The US Air Force Research Laboratory (AFRL) has developed new and advanced inverted metamorphic multi-junction (IMM) solar cells that can offer increased power efficiency at reduced costs for military space applications.

The solar cells are a result of a collaborative effort between the AFRL Materials and Manufacturing and Space Vehicles Directorates, the Space Industrial Base Working Group, and SolAero Technologies.

According to the US Air Force, modern spacecraft prefer the use of multi-junction solar cells that can take advantage of multiple layers of light-absorbing materials, each capable of converting specific wavelength regions of the solar spectrum into energy.

Typically grown on germanium substrates, the multi-junction solar cells are more efficient than silicon solar cells and can better tolerate radiation in the space environment.

The new IMM solar cells are even more efficient and lighter in weight than the existing multi-junction cells, and can be used to solve the efficiency and mass needs of the space community.

The IMM cells are claimed to be capable of attaining a 15% increase in power when compared with a same-sized array of standard practice multi-junction solar cells.

“A single IMM cell can convert more than 32% of captured sunlight into energy.”

This allows engineers to reduce the mass and area of a solar array while receiving the same power, providing additional space for other applications on a space platform.
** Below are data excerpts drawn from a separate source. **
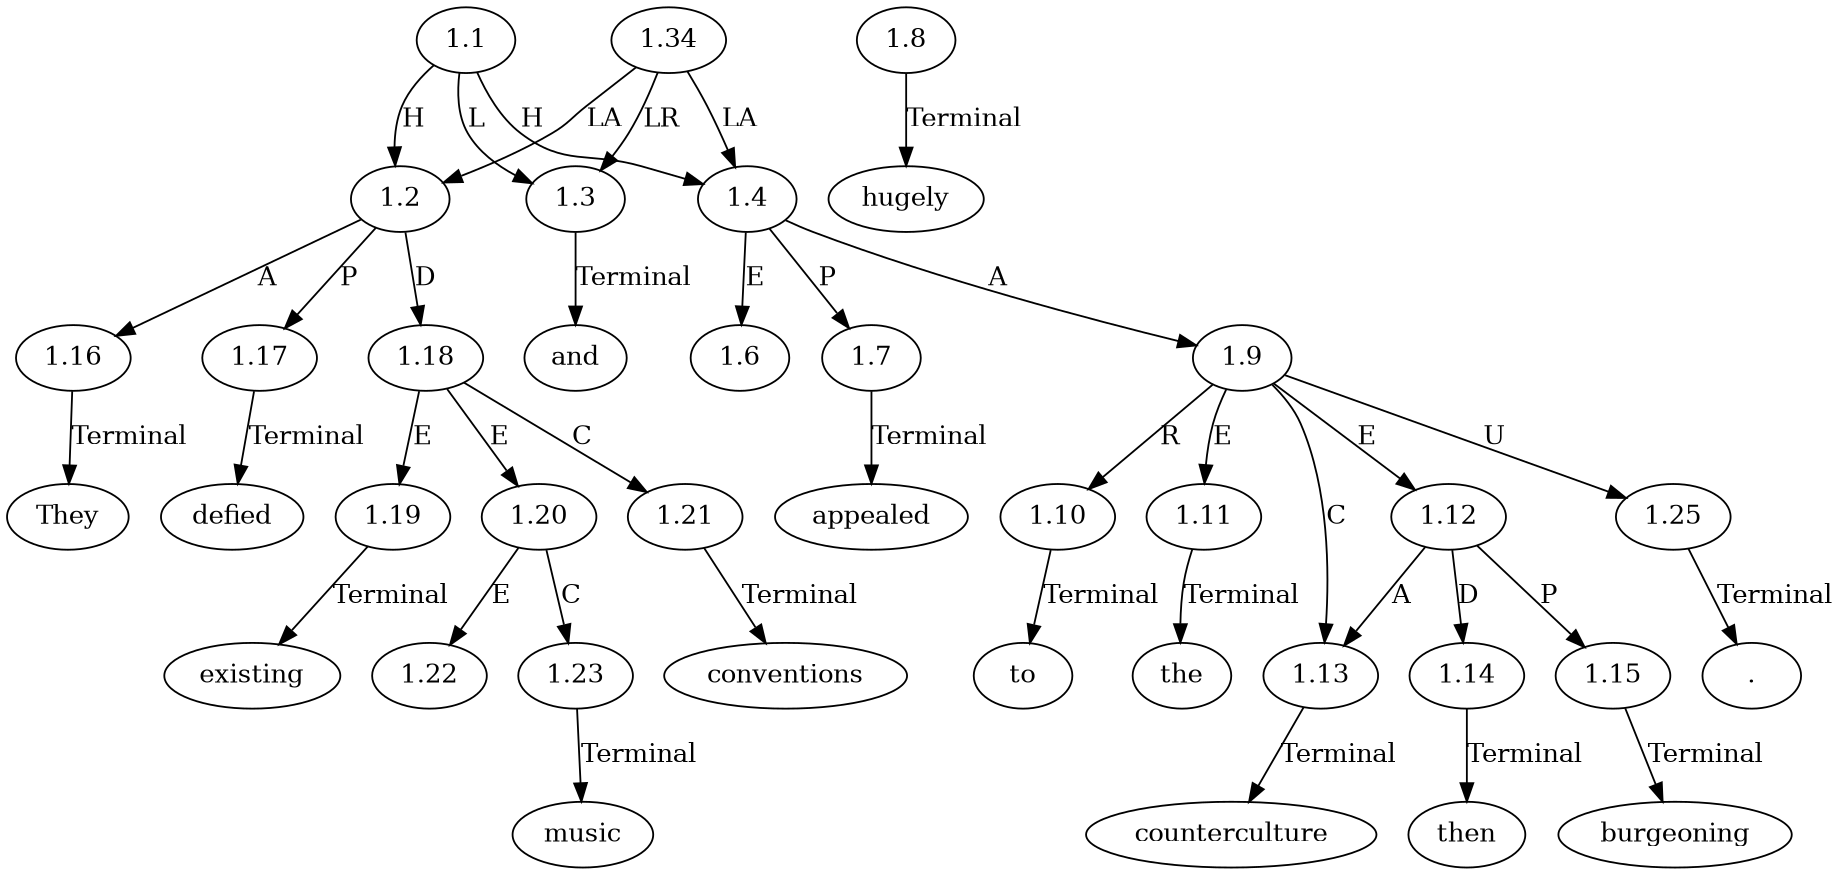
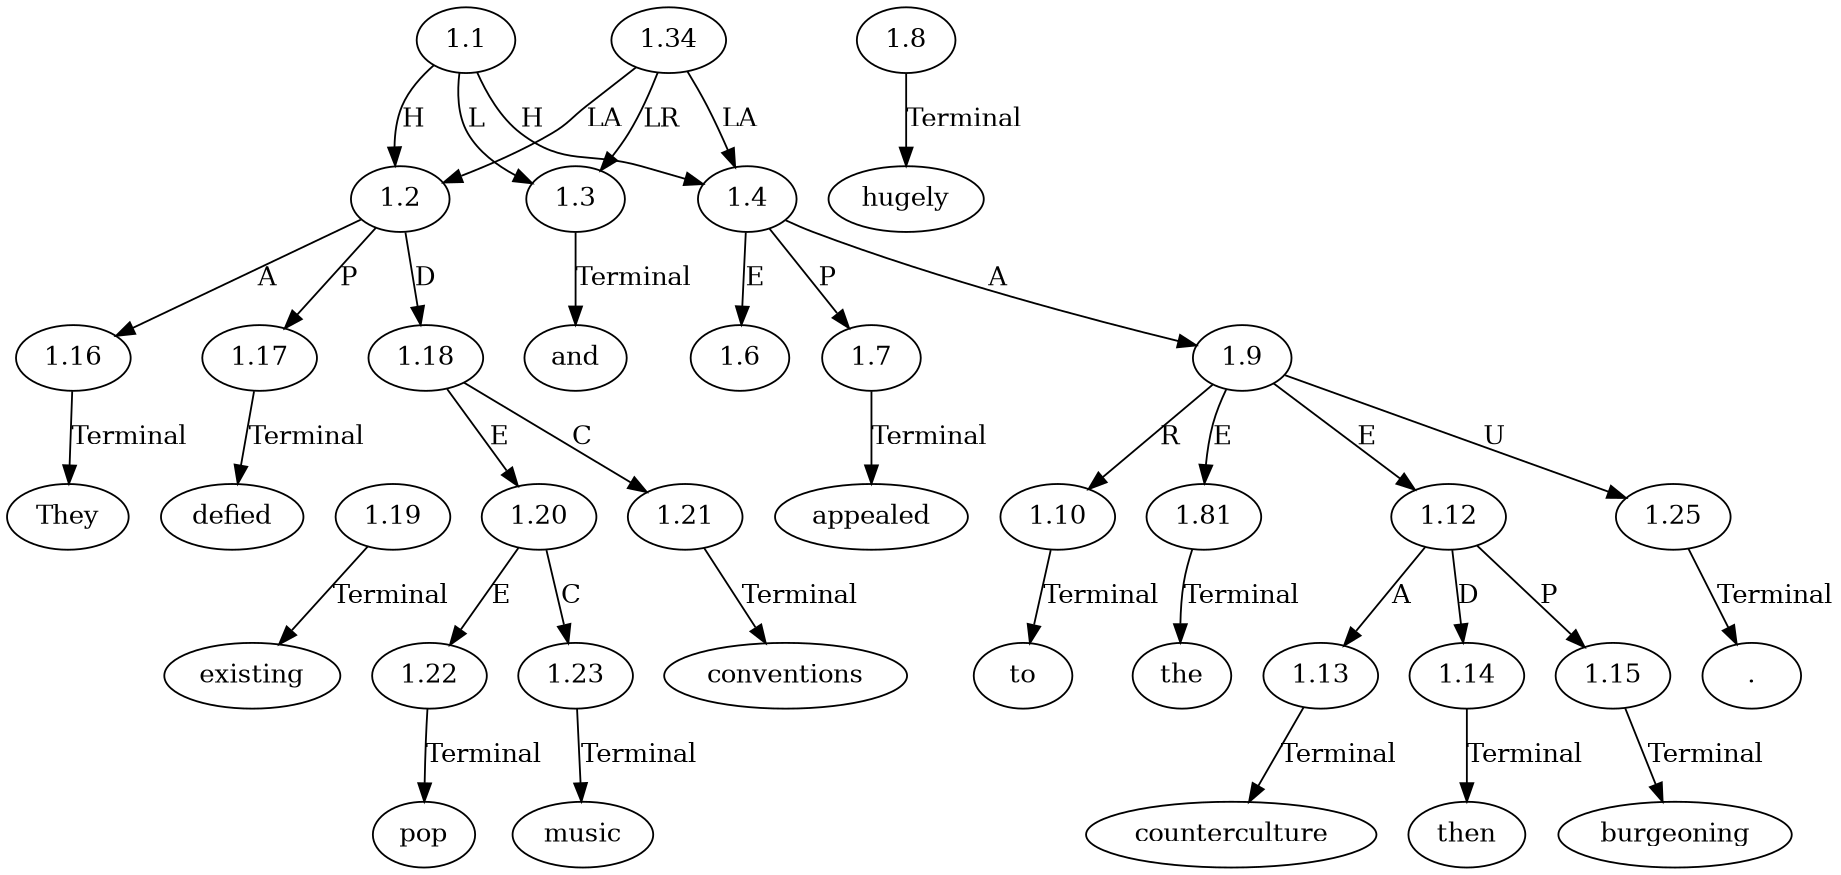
  digraph {
    node [ordering=out]
    edge [ordering=out]
    n1 [label=They]
    n2 [label=to]
    n3 [label=the]
    n4 [label=then]
    n5 [label=burgeoning]
    n6 [label=counterculture]
    n7 [label="."]
    n8 [label=defied]
    n9 [label=existing]
+   n10 [label=pop]
    n11 [label=music]
    n12 [label=conventions]
    n13 [label=and]
    n14 [label=appealed]
    n15 [label=hugely]
    n16 [label=1.1]
    n17 [label=1.2]
    n18 [label=1.3]
    n19 [label=1.4]
    n20 [label=1.16]
    n21 [label=1.17]
    n22 [label=1.18]
    n23 [label=1.6]
    n24 [label=1.7]
    n25 [label=1.9]
    n26 [label=1.19]
    n27 [label=1.20]
    n28 [label=1.21]
    n29 [label=1.8]
    n30 [label=1.10]
-   n31 [label=1.11]
+   n31 [label=1.81]
    n32 [label=1.12]
    n33 [label=1.13]
    n34 [label=1.25]
    n35 [label=1.14]
    n36 [label=1.15]
    n37 [label=1.22]
    n38 [label=1.23]
    n39 [label=1.34]
    n16 -> n17 [label=H]
    n16 -> n18 [label=L]
    n16 -> n19 [label=H]
    n17 -> n20 [label=A]
    n17 -> n21 [label=P]
    n17 -> n22 [label=D]
    n18 -> n13 [label=Terminal]
    n19 -> n23 [label=E]
    n19 -> n24 [label=P]
    n19 -> n25 [label=A]
    n20 -> n1 [label=Terminal]
    n21 -> n8 [label=Terminal]
-   n22 -> n26 [label=E]
    n22 -> n27 [label=E]
    n22 -> n28 [label=C]
    n24 -> n14 [label=Terminal]
    n25 -> n30 [label=R]
    n25 -> n31 [label=E]
    n25 -> n32 [label=E]
-   n25 -> n33 [label=C]
    n25 -> n34 [label=U]
    n26 -> n9 [label=Terminal]
    n27 -> n37 [label=E]
    n27 -> n38 [label=C]
    n28 -> n12 [label=Terminal]
    n29 -> n15 [label=Terminal]
    n30 -> n2 [label=Terminal]
    n31 -> n3 [label=Terminal]
    n32 -> n33 [label=A]
    n32 -> n35 [label=D]
    n32 -> n36 [label=P]
    n33 -> n6 [label=Terminal]
    n34 -> n7 [label=Terminal]
    n35 -> n4 [label=Terminal]
    n36 -> n5 [label=Terminal]
+   n37 -> n10 [label=Terminal]
    n38 -> n11 [label=Terminal]
    n39 -> n17 [label=LA]
    n39 -> n18 [label=LR]
    n39 -> n19 [label=LA]
  }
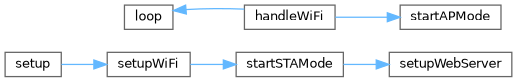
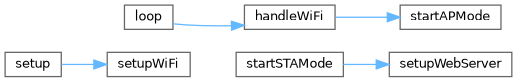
  digraph {
    rankdir=RL
    node [color=grey40 fillcolor=white fontname=Helvetica fontsize=10 shape=box style=filled]
    edge [color=steelblue1 dir=back fontname=Helvetica fontsize=10 labelfontname=Helvetica labelfontsize=10 style=solid]
    n1 [height=0.2 label=setupWebServer width=0.4]
    n2 [height=0.2 label=startSTAMode width=0.4]
    n3 [height=0.2 label=startAPMode width=0.4]
    n4 [height=0.2 label=handleWiFi width=0.4]
    n5 [height=0.2 label=setupWiFi width=0.4]
    n6 [height=0.2 label=loop width=0.4]
    n7 [height=0.2 label=setup width=0.4]
    n1 -> n2
-   n2 -> n5
    n3 -> n4
-   n6 -> n4
+   n4 -> n6
    n5 -> n7
  }
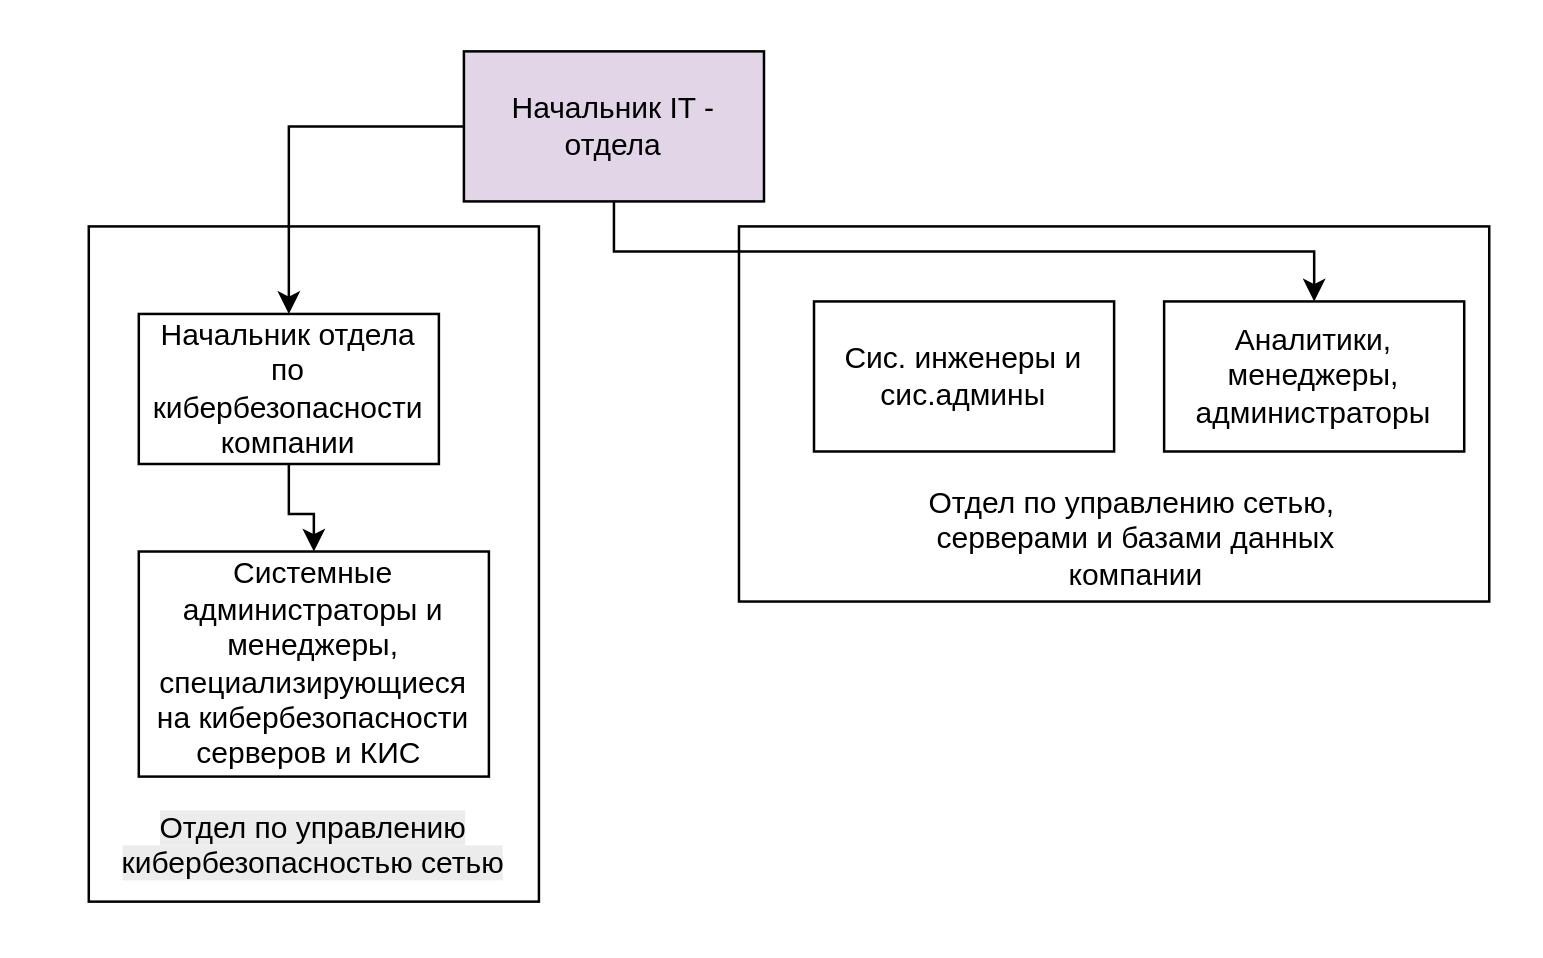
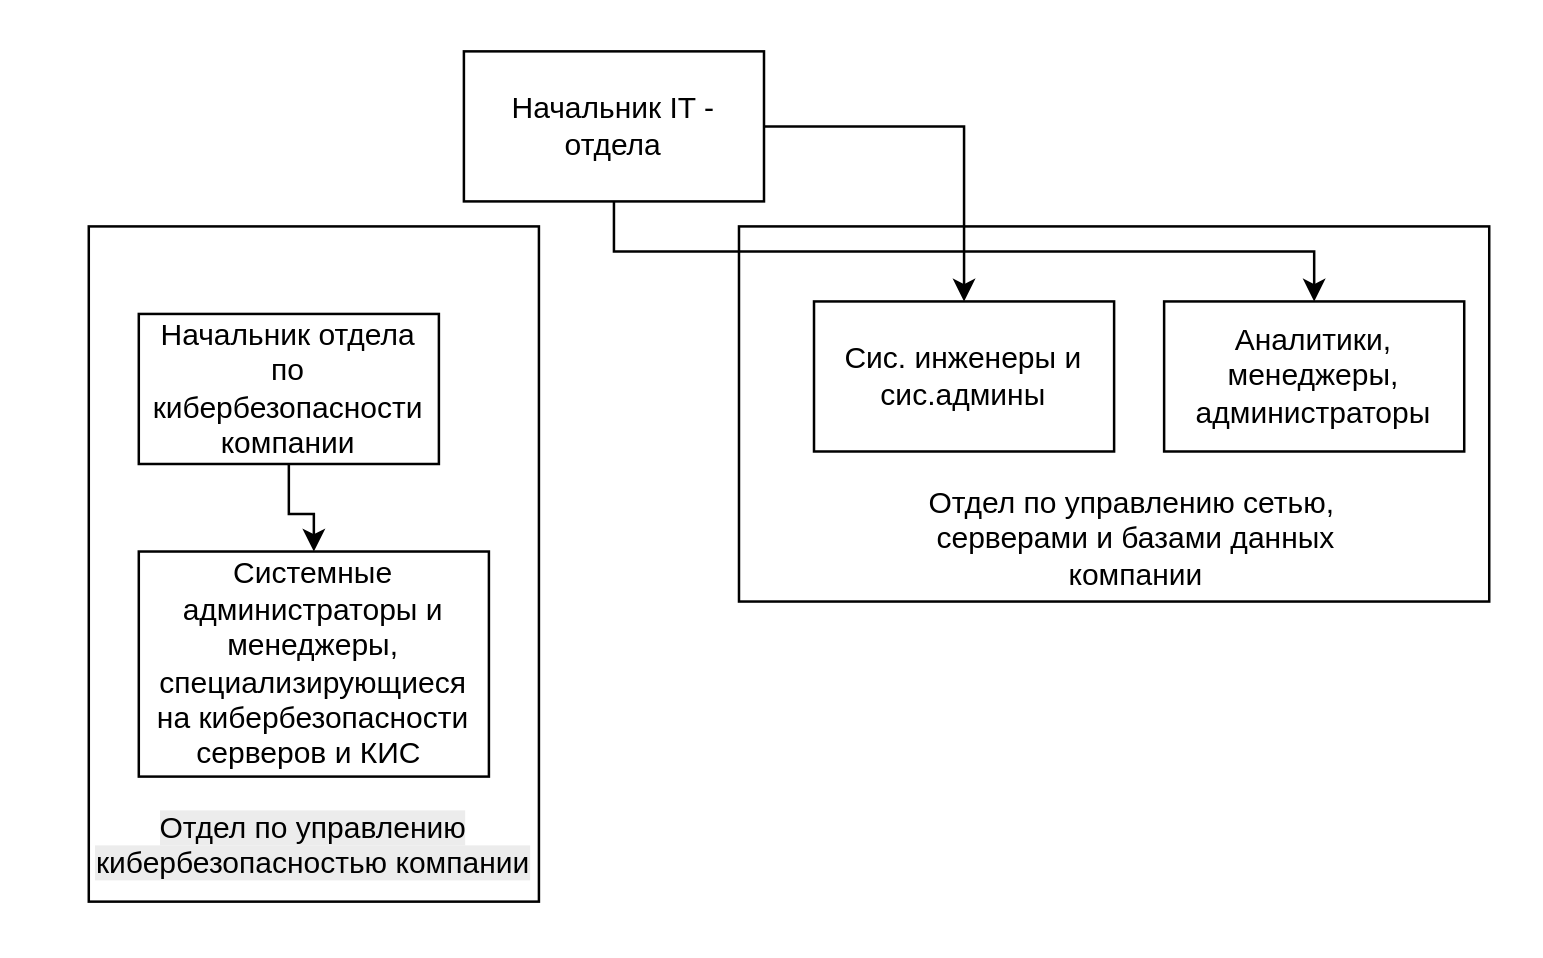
  <mxCell id="0" />
  <mxCell id="1" parent="0" />
  <mxCell id="2" style="edgeStyle=orthogonalEdgeStyle;rounded=0;orthogonalLoop=1;jettySize=auto;html=1;entryX=0.5;entryY=0;entryDx=0;entryDy=0;" parent="1" source="3" target="4" edge="1"><mxGeometry relative="1" as="geometry" /></mxCell>
  <mxCell id="3" value="Начальник отдела по кибербезопасности компании" style="rounded=0;whiteSpace=wrap;html=1;" parent="1" vertex="1"><mxGeometry x="55" y="125" width="120" height="60" as="geometry" /></mxCell>
  <mxCell id="4" value="Системные администраторы и менеджеры, специализирующиеся на кибербезопасности серверов и КИС&amp;nbsp;" style="rounded=0;whiteSpace=wrap;html=1;" parent="1" vertex="1"><mxGeometry x="55" y="220" width="140" height="90" as="geometry" /></mxCell>
+ <mxCell id="5" style="edgeStyle=orthogonalEdgeStyle;rounded=0;orthogonalLoop=1;jettySize=auto;html=1;entryX=0.5;entryY=0;entryDx=0;entryDy=0;" parent="1" source="8" target="10" edge="1"><mxGeometry relative="1" as="geometry" /></mxCell>
  <mxCell id="6" style="edgeStyle=orthogonalEdgeStyle;rounded=0;orthogonalLoop=1;jettySize=auto;html=1;entryX=0.5;entryY=0;entryDx=0;entryDy=0;" parent="1" target="9" edge="1"><mxGeometry relative="1" as="geometry"><mxPoint x="245" y="80" as="sourcePoint" /><Array as="points"><mxPoint x="245" y="100" /><mxPoint x="525" y="100" /></Array></mxGeometry></mxCell>
- <mxCell id="7" style="edgeStyle=orthogonalEdgeStyle;rounded=0;orthogonalLoop=1;jettySize=auto;html=1;entryX=0.5;entryY=0;entryDx=0;entryDy=0;" parent="1" source="8" target="3" edge="1"><mxGeometry relative="1" as="geometry" /></mxCell>
- <mxCell id="8" value="Начальник IT - отдела" style="rounded=0;whiteSpace=wrap;html=1;fillColor=#e1d5e7;" parent="1" vertex="1"><mxGeometry x="185" y="20" width="120" height="60" as="geometry" /></mxCell>
+ <mxCell id="8" value="Начальник IT - отдела" style="rounded=0;whiteSpace=wrap;html=1;" parent="1" vertex="1"><mxGeometry x="185" y="20" width="120" height="60" as="geometry" /></mxCell>
  <mxCell id="9" value="Аналитики, менеджеры, администраторы" style="rounded=0;whiteSpace=wrap;html=1;" parent="1" vertex="1"><mxGeometry x="465" y="120" width="120" height="60" as="geometry" /></mxCell>
  <mxCell id="10" value="Сис. инженеры и сис.админы" style="rounded=0;whiteSpace=wrap;html=1;" parent="1" vertex="1"><mxGeometry x="325" y="120" width="120" height="60" as="geometry" /></mxCell>
  <mxCell id="11" value="" style="rounded=0;whiteSpace=wrap;html=1;fillColor=none;" parent="1" vertex="1"><mxGeometry x="295" y="90" width="300" height="150" as="geometry" /></mxCell>
  <mxCell id="12" value="Отдел по управлению сетью,&amp;nbsp; серверами и базами данных компании" style="text;html=1;align=center;verticalAlign=middle;whiteSpace=wrap;rounded=0;" parent="1" vertex="1"><mxGeometry x="359" y="200" width="190" height="30" as="geometry" /></mxCell>
  <mxCell id="13" value="" style="rounded=0;whiteSpace=wrap;html=1;fillColor=none;" parent="1" vertex="1"><mxGeometry x="35" y="90" width="180" height="270" as="geometry" /></mxCell>
- <mxCell id="14" value="&#10;&lt;span style=&quot;color: rgb(0, 0, 0); font-family: Helvetica; font-size: 12px; font-style: normal; font-variant-ligatures: normal; font-variant-caps: normal; font-weight: 400; letter-spacing: normal; orphans: 2; text-align: center; text-indent: 0px; text-transform: none; widows: 2; word-spacing: 0px; -webkit-text-stroke-width: 0px; white-space: normal; background-color: rgb(236, 236, 236); text-decoration-thickness: initial; text-decoration-style: initial; text-decoration-color: initial; display: inline !important; float: none;&quot;&gt;Отдел по управлению кибербезопасностью сетью&lt;/span&gt;&#10;&#10;" style="text;html=1;align=center;verticalAlign=middle;whiteSpace=wrap;rounded=0;" parent="1" vertex="1"><mxGeometry x="20" y="330" width="210" height="30" as="geometry" /></mxCell>
+ <mxCell id="14" value="&#10;&lt;span style=&quot;color: rgb(0, 0, 0); font-family: Helvetica; font-size: 12px; font-style: normal; font-variant-ligatures: normal; font-variant-caps: normal; font-weight: 400; letter-spacing: normal; orphans: 2; text-align: center; text-indent: 0px; text-transform: none; widows: 2; word-spacing: 0px; -webkit-text-stroke-width: 0px; white-space: normal; background-color: rgb(236, 236, 236); text-decoration-thickness: initial; text-decoration-style: initial; text-decoration-color: initial; display: inline !important; float: none;&quot;&gt;Отдел по управлению кибербезопасностью компании&lt;/span&gt;&#10;&#10;" style="text;html=1;align=center;verticalAlign=middle;whiteSpace=wrap;rounded=0;" parent="1" vertex="1"><mxGeometry x="20" y="330" width="210" height="30" as="geometry" /></mxCell>
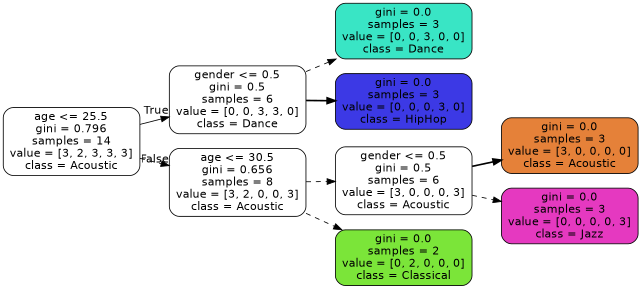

AFRL Materials and Manufacturing Directorate electronics engineer Kerry Bennington said: “We found that by growing cells upside down on gallium arsenide, we can more effectively tailor the material properties of the individual absorbing layers.

“This results in more effective utilisation of the solar spectrum and produces cells with significantly better performance.

“By removing the rigid growth substrate, we end up with a cell that is lightweight and extremely flexible. A single IMM cell can convert more than 32% of captured sunlight into energy.”

The solar cells are currently being tested to qualify to the American Institute for Aeronautics and Astronautics S-111 standard.

They are expected to be qualified for space this year.